"The right way to frame the question, I think, is whether an artist who creatively appropriates a ... photograph needs to pay for a license to do so. This strikes me as a hard question. [Doug] Lichtman’s take is that there was a well-functioning market here, so that all Fairey would have had to do is ask for permission to use the photo (and perhaps pay a small fee) in order to avoid liability concerns. And Garcia has said that he would have given Fairey permission to use the photo if Fairey had simply asked him about it beforehand .... If that were true, it would be a strong argument against fair use ...."

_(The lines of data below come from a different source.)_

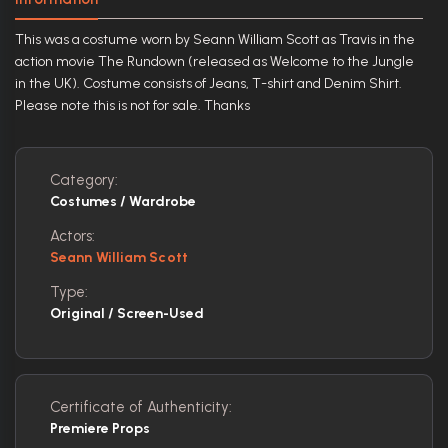
This was a costume worn by Seann William Scott as Travis in the
action movie The Rundown (released as Welcome to the Jungle
in the UK). Costume consists of Jeans, T-shirt and Denim Shirt.
Please note this is not for sale. Thanks
Category:
Costumes / Wardrobe
Actors:
Seann William Scott
Type:
Original / Screen-Used
Certificate of Authenticity:
Premiere Props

He goes on to discuss the question whether the fourth factor "should include the enormous positive impact that Fairey’s taking has had on Garcia’s career (his photography is much more in demand now that he is associated with the iconic Obama poster)." The AP's lawyer calls this the "I did you a favor by ripping off your work" claim, but Fagundes finds it convincing: "at the very least, it seems to me that this argument should be part of the factor-four discussion rather than dismissed as readily as it is by most courts and commentators." In the end, he concludes that "the fair use issue is a truly difficult one."

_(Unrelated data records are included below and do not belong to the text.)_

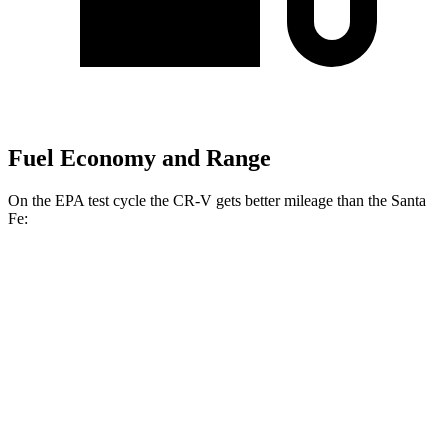
Fuel Economy and Range
On the EPA test cycle the CR-V gets better mileage than the Santa
Fe:
MPG
CR-V
FWD
2.0 4-cyl. Hybrid
43 city/36 hwy
1.5 turbo 4-cyl.
28 city/33 hwy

Marquette's Bruce Boyden, who's been doing his own muti-part series on the case, turns up in the comments to say, in response to Fagundes's point that it may in fact be true that "Garcia is much better off thanks to Fairey’s unauthorized use than he would have been in a world where that use never happened":
"That's one possible world; but here's another one: The world in which everything is the same as it is now, except that Fairey paid Garcia a license fee before making the poster. Garcia is clearly worse off in the actual world than he is in that possible world, to the tune of X hundred dollars (whatever the license fee would have been), and his right to make the decision. ... You could argue that if Garcia had sought a fee, Fairey would have gone elsewhere; but that runs into the point that ... if any old photo of Obama would have done, Fairey could have gotten one for free from the campaign. There's reason to believe here that not just any old photo would have sufficed."
Finally, I refer again to the recent Catcher in the Rye decision, where Judge Batts (who also has the Cariou-Prince case) said that the fourth factor "requires the courts to 'consider not only the extent of market harm caused by the particular actions of the alleged infringer, but also whether unrestricted and widespread conduct of the sort engaged in by the defendant ... would result in a substantially adverse impact on the potential market for the original.'" The defendants' argued that that there was "no evidence that 60 Years will undermine the market for Catcher or any authorized sequel," but Judge Batts countered that "it is quite likely that the publishing of 60 Years and similar widespread works could substantially harm the market for a Catcher sequel or other derivative works."
UPDATE: This update is relevant here too.
UPDATE 2: Doug Lichtman adds a comment (just below Boyden's): "Imagine, for instance, that you made a movie based on my book. Would your movie likely increase sales of my book, and its sequel? Sure. Is that a windfall that indicates I should just pipe down and be grateful for your appropriation of my work? Hardly."